◆ 输入数据:
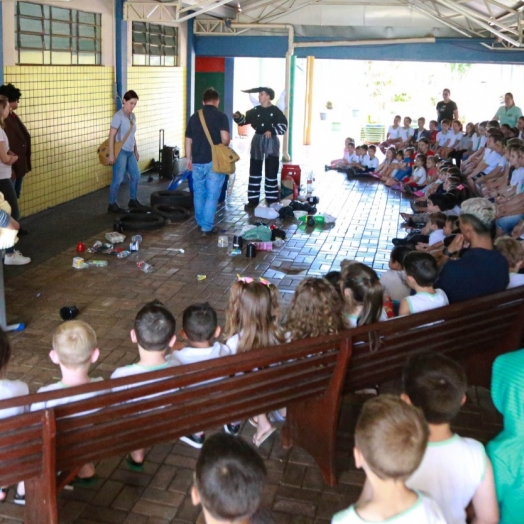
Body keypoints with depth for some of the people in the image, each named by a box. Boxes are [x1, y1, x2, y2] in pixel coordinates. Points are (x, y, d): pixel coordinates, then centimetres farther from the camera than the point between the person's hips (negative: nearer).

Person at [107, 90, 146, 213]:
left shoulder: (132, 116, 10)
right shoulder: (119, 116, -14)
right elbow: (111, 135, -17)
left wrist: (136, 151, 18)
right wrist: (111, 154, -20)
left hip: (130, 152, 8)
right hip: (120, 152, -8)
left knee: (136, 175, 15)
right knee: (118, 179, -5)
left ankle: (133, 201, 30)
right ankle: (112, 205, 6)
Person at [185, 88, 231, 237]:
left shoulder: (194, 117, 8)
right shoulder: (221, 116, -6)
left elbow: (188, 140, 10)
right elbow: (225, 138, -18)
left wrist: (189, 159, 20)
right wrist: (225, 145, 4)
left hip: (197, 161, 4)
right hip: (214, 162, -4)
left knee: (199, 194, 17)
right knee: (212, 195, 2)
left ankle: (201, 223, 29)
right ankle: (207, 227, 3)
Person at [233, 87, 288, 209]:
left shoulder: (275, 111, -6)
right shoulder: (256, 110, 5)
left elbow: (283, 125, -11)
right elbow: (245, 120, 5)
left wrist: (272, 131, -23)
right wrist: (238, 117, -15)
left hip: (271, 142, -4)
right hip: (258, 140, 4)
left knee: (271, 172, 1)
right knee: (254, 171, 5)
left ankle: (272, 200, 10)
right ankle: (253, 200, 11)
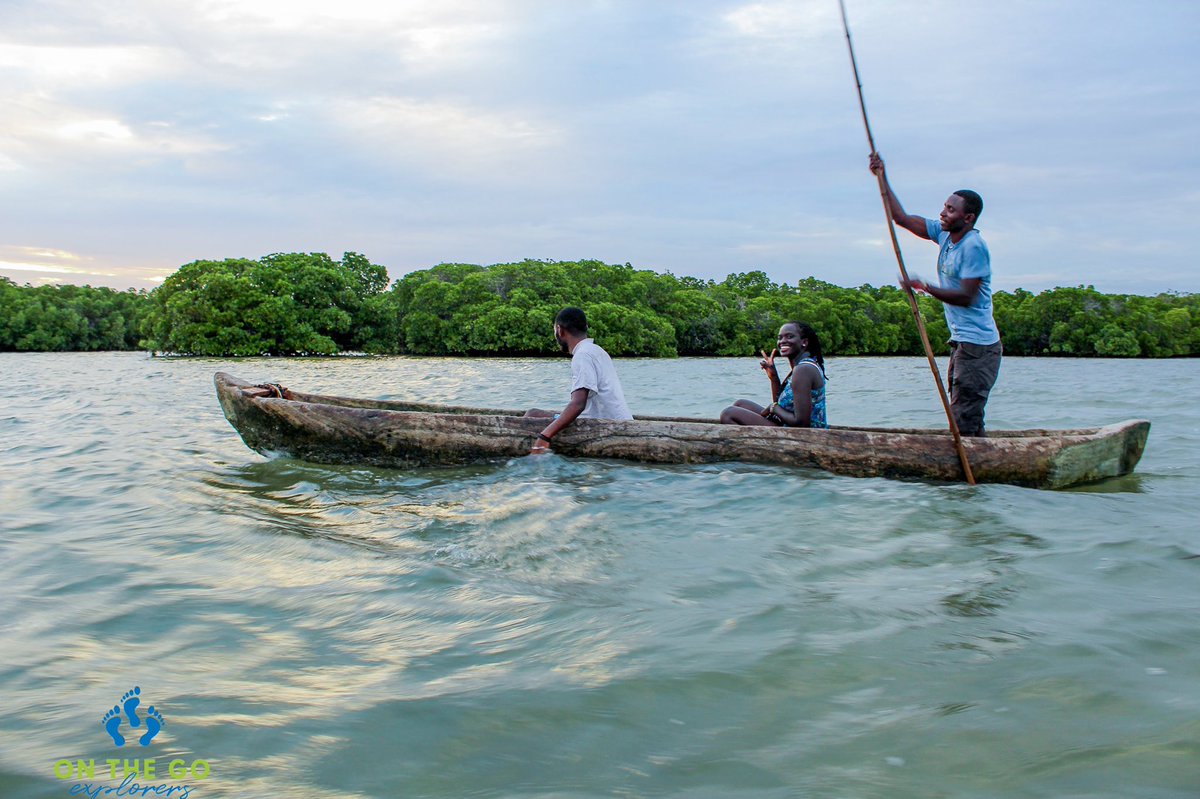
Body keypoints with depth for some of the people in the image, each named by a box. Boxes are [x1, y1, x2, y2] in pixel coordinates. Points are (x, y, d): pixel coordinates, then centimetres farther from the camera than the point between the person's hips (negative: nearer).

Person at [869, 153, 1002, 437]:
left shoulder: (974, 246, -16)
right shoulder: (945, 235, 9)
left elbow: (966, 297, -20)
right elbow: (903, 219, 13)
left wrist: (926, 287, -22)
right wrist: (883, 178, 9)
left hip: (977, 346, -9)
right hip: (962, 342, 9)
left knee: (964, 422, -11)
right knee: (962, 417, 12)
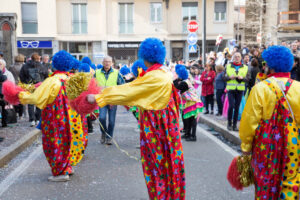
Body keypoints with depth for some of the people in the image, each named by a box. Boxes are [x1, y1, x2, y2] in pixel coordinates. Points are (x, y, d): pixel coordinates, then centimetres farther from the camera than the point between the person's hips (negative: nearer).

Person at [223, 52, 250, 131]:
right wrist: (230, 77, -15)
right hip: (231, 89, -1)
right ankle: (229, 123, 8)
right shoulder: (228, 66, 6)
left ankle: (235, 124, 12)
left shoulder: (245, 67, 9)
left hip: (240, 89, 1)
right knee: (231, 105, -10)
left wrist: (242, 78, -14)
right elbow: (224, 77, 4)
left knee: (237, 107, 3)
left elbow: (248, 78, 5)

◆ 任务说明: 把上面所有含有字符串“ankle”的行都摘录出来，区分大小写。

◆ 结果如下:
left ankle: (133, 201, 30)
right ankle: (112, 205, 6)
left ankle: (201, 223, 29)
right ankle: (207, 227, 3)
left ankle: (272, 200, 10)
right ankle: (253, 200, 11)
right ankle: (229, 123, 8)
left ankle: (235, 124, 12)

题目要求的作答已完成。